Directions:
Of all the lines in these entries, count those that contain "files" and give only the total.

Given entries Start Marker

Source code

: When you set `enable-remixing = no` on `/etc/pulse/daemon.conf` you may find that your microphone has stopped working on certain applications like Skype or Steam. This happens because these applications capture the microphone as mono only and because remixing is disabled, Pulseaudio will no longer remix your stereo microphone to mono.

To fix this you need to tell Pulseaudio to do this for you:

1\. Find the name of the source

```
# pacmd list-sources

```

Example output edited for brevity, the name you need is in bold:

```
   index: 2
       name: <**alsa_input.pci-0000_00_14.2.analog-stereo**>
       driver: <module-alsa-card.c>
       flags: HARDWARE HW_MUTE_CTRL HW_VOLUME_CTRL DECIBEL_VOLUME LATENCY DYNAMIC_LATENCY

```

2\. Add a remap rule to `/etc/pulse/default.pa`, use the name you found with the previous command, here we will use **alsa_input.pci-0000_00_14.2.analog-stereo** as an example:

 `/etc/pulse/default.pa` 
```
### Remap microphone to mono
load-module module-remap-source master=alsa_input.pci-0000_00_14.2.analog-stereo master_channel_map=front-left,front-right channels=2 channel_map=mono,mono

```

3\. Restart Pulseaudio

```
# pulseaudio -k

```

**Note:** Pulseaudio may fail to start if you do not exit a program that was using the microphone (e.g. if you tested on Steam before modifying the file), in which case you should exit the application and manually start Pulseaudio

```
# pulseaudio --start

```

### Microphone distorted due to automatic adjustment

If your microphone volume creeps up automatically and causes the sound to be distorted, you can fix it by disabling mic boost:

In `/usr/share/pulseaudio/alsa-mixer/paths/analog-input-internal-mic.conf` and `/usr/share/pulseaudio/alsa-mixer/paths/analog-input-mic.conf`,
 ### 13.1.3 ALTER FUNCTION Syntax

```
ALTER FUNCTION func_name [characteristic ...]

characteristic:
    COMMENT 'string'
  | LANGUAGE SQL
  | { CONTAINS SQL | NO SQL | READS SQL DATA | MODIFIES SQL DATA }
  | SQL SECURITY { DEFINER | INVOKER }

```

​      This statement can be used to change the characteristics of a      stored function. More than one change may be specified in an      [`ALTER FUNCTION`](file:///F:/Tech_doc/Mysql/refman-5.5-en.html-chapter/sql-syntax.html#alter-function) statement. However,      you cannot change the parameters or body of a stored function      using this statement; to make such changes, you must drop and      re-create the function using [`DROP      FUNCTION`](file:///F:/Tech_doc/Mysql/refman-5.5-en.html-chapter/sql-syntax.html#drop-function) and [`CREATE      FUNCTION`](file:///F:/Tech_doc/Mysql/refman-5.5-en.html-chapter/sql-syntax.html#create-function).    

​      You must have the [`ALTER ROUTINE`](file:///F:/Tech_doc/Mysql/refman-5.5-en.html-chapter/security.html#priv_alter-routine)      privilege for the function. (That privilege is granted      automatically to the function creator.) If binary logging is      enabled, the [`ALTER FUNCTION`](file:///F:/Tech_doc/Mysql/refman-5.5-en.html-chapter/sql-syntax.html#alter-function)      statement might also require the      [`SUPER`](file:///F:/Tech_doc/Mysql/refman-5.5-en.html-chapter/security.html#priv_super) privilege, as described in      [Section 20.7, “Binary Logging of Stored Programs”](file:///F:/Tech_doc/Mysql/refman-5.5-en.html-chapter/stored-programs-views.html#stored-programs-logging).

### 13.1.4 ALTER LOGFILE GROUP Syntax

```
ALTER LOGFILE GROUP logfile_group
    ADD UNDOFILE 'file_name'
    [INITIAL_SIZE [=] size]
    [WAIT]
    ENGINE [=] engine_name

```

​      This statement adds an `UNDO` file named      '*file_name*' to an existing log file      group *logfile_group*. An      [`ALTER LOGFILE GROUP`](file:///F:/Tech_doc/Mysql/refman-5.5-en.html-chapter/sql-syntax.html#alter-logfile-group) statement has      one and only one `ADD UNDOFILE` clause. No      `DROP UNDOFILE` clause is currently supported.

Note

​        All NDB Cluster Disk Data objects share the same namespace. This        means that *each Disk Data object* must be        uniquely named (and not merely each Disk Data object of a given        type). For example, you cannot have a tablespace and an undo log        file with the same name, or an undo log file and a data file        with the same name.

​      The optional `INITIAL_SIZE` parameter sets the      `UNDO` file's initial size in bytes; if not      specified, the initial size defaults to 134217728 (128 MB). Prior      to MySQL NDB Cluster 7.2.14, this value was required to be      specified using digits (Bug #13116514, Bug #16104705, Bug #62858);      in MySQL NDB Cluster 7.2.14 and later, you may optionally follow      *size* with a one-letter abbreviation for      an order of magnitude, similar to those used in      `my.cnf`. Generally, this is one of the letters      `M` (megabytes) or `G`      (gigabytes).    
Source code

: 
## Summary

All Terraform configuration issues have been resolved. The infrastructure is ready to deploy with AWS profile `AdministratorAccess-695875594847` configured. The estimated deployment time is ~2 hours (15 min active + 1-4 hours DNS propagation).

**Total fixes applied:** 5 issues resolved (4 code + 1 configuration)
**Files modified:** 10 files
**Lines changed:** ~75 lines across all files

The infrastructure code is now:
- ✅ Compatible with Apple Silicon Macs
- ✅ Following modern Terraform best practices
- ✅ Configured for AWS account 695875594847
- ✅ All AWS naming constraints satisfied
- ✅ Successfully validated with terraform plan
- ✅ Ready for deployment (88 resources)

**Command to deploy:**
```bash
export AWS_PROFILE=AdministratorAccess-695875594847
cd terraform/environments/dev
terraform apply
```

Given entries End Marker

Result:
2